Trust. When I relinquished my will, God began to work. We were approached (through a friend) by a birth mom about a newborn. Were we interested? Yes! In March 2010 God gave us the most beautiful baby girl I’ve ever seen. She wasn’t the child for whom we had worked so hard, but she was a gift.
Faith. Two years later I was confronted by the idea of adoption again when our church hosted the “Arkansas Heart Gallery.” Our foyer was lined with photos of kids who needed forever homes. These were older kids; many were ethnically diverse. They were kids from the foster care system, and their parents had lost their rights. They were now wards of the state. My heart was tugged, but I questioned how interested John would be. This was a whole new thing. Adopting children with baggage and attachment issues was different than adopting a baby.
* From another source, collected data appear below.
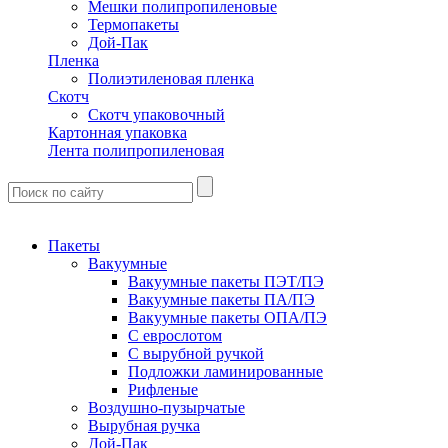
Мешки полипропиленовые
Термопакеты
Дой-Пак
Пленка
Полиэтиленовая пленка
Скотч
Скотч упаковочный
Картонная упаковка
Лента полипропиленовая
Пакеты
Вакуумные
Вакуумные пакеты ПЭТ/ПЭ
Вакуумные пакеты ПА/ПЭ
Вакуумные пакеты ОПА/ПЭ
С еврослотом
С вырубной ручкой
Подложки ламинированные
Рифленые
Воздушно-пузырчатые
Вырубная ручка
Дой-Пак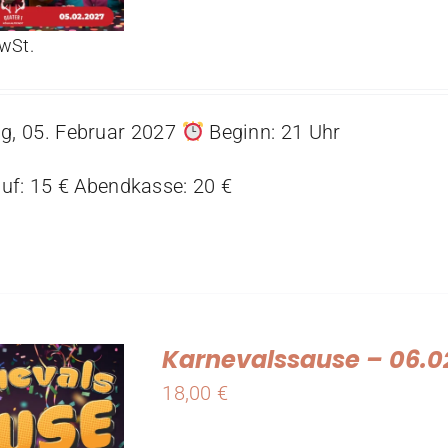
MwSt.
ag, 05. Februar 2027
Beginn: 21 Uhr
uf: 15 € Abendkasse: 20 €
Karnevalssause – 06.0
18,00
€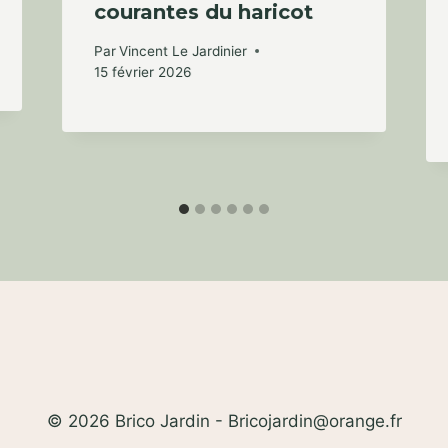
courantes du haricot
Par
Vincent Le Jardinier
15 février 2026
© 2026 Brico Jardin - Bricojardin@orange.fr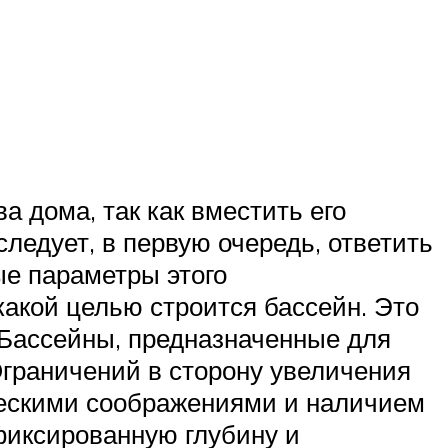
 дома, так как вместить его
едует, в первую очередь, ответить
ые параметры этого
 какой целью строится бассейн. Это
 Бассейны, предназначенные для
граничений в сторону увеличения
ическими соображениями и наличием
фиксированную глубину и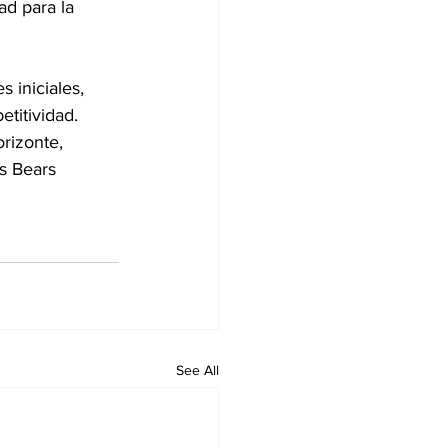
ad para la 
s iniciales, 
titividad. 
rizonte, 
s Bears 
See All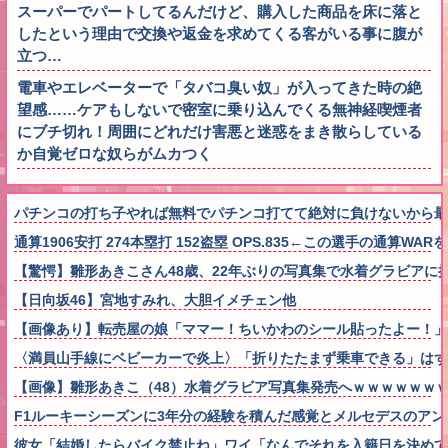
スーパーでパートしてるんだけど、購入した商品を床に落と
したという理由で交換や返金を求めてくる客がいる事に腹が
立つ…
電車やエレベーターで「タバコ臭い奴」が入ってきた時の絶
望感……ケアもしないで密室に乗り込んでくる無神経喫煙者
にブチ切れ！周囲にどれだけ害悪と迷惑をまき散らしている
か自覚ゼロな奴らがムカつく
パチンコの打ち子やれば無料でパチンコ打てて絶対に負けないから
通算1906安打 274本塁打 152盗塁 OPS.835←この選手の通算W
【驚愕】雛形あきこさん48歳、22年ぶりの写真集で水着グラビアに
【日向坂46】宮地すみれ、大胆イメチェン他
【画像あり】転売屋の娘「ママー！ちいかわのシール貼ったよー！」
〈満員山手線にベビーカーで炎上〉「折りたたまず乗車できる」はず
【画像】雛形あきこ（48）水着グラビア写真集発売へｗｗｗｗｗｗ
F1ルーキーシーズンに3年分の経験を積んだ感覚とメルセデスのア
彼女「結婚したらバイク禁止ね」ワイ「なんでそれを入籍日を決め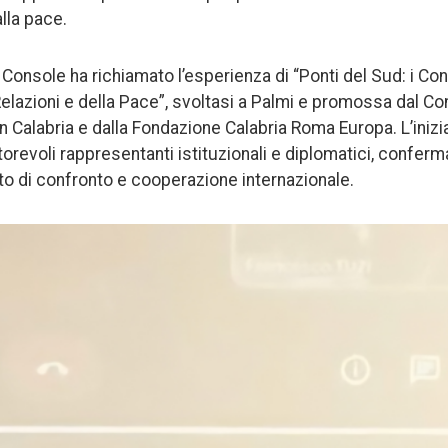
alla pace.
l Console ha richiamato l’esperienza di “Ponti del Sud: i Co
elazioni e della Pace”, svoltasi a Palmi e promossa dal Co
Calabria e dalla Fondazione Calabria Roma Europa. L’iniziat
torevoli rappresentanti istituzionali e diplomatici, confer
o di confronto e cooperazione internazionale.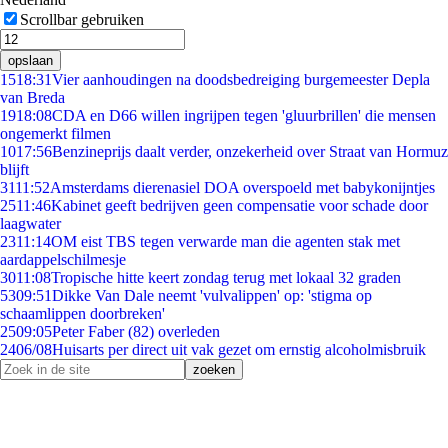
Scrollbar gebruiken
opslaan
15
18:31
Vier aanhoudingen na doodsbedreiging burgemeester Depla
van Breda
19
18:08
CDA en D66 willen ingrijpen tegen 'gluurbrillen' die mensen
ongemerkt filmen
10
17:56
Benzineprijs daalt verder, onzekerheid over Straat van Hormuz
blijft
31
11:52
Amsterdams dierenasiel DOA overspoeld met babykonijntjes
25
11:46
Kabinet geeft bedrijven geen compensatie voor schade door
laagwater
23
11:14
OM eist TBS tegen verwarde man die agenten stak met
aardappelschilmesje
30
11:08
Tropische hitte keert zondag terug met lokaal 32 graden
53
09:51
Dikke Van Dale neemt 'vulvalippen' op: 'stigma op
schaamlippen doorbreken'
25
09:05
Peter Faber (82) overleden
24
06/08
Huisarts per direct uit vak gezet om ernstig alcoholmisbruik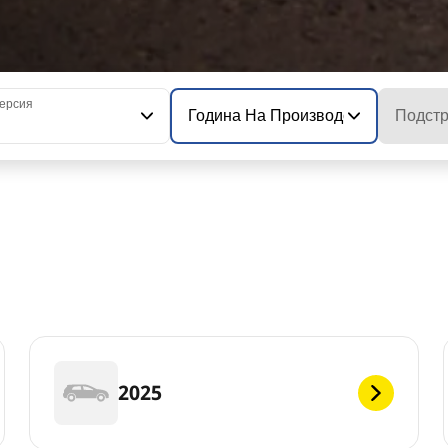
ерсия
Година На Производство На Моде
Подстр
6
2025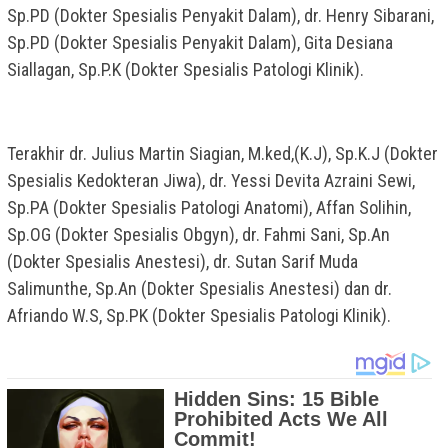
Sp.PD (Dokter Spesialis Penyakit Dalam), dr. Henry Sibarani,
Sp.PD (Dokter Spesialis Penyakit Dalam), Gita Desiana
Siallagan, Sp.P.K (Dokter Spesialis Patologi Klinik).
Terakhir dr. Julius Martin Siagian, M.ked,(K.J), Sp.K.J (Dokter
Spesialis Kedokteran Jiwa), dr. Yessi Devita Azraini Sewi,
Sp.PA (Dokter Spesialis Patologi Anatomi), Affan Solihin,
Sp.OG (Dokter Spesialis Obgyn), dr. Fahmi Sani, Sp.An
(Dokter Spesialis Anestesi), dr. Sutan Sarif Muda
Salimunthe, Sp.An (Dokter Spesialis Anestesi) dan dr.
Afriando W.S, Sp.PK (Dokter Spesialis Patologi Klinik).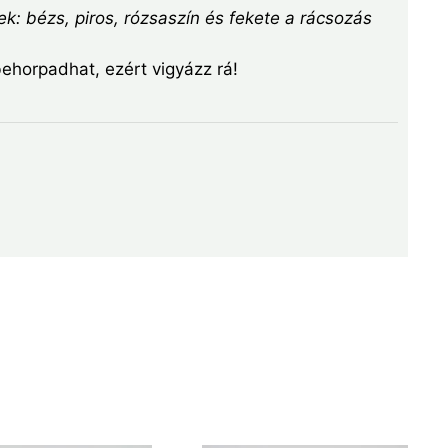
nek: bézs, piros, rózsaszín és fekete a rácsozás
behorpadhat, ezért vigyázz rá!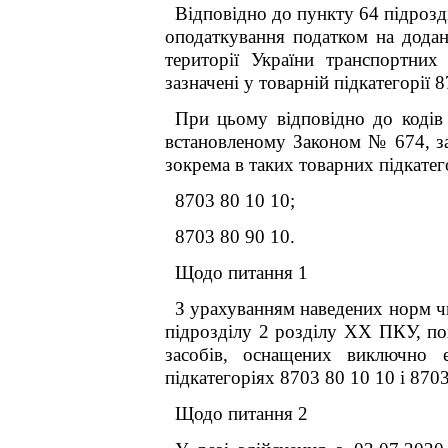
Відповідно до пункту 64 підрозд
оподаткування податком на додану
території України транспортни
зазначені у товарній підкатегорії 
При цьому відповідно до кодів 
встановленому Законом № 674, за
зокрема в таких товарних підкате
8703 80 10 10;
8703 80 90 10.
Щодо питання 1
З урахуванням наведених норм ч
підрозділу 2 розділу
XX
ПКУ, пош
засобів, оснащених виключно 
підкатегоріях
8703 80 10 10 і 870
Щодо питання 2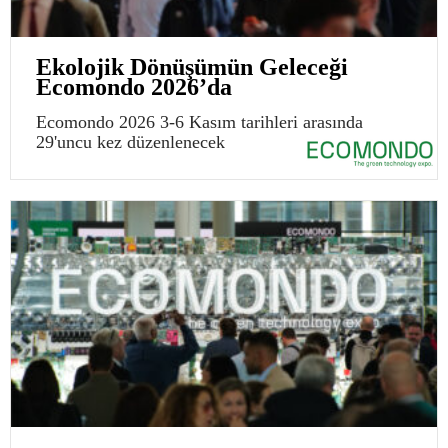
Ekolojik Dönüşümün Geleceği
Ecomondo 2026’da
Ecomondo 2026 3-6 Kasım tarihleri arasında
29'uncu kez düzenlenecek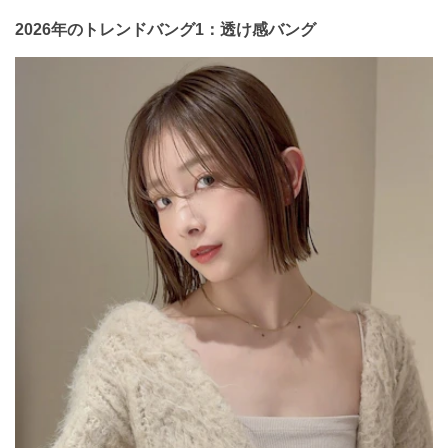
2026年のトレンドバング1：透け感バング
I mentioned children from the Heart Gallery a few times in passing, but I didn’t think much more about it until I read a book called Kisses for Katie. It was about a young woman who adopted thirteen children in Uganda. I read the book on the way to a MomLife retreat, and I was moved.
I felt God speaking to me, “If she can adopt thirteen children in a third-world country, can’t you open your home to a few more?” I felt led to ask a few friends to pray that John’s heart would be open to adopting from the foster care system.
Later that night, when I called home, these were the first words out of John’s mouth, “Did you know that adopting from the foster care system is free?” As I heard my husband’s words, my faith grew. Adoption wasn’t “my” thing that I needed to “talk my husband into.” Adoption was on God’s heart.
Since then we’ve adopted two children from the foster care system, and our home is currently open to adopt more! And as I wait to hear about our new placement, God’s speaking the same things to me again:
God is the one who creates families, and I’m honored to be on this journey with God and my husband. With each step God is teaching me to trust Him — not my own ideas — about adoption.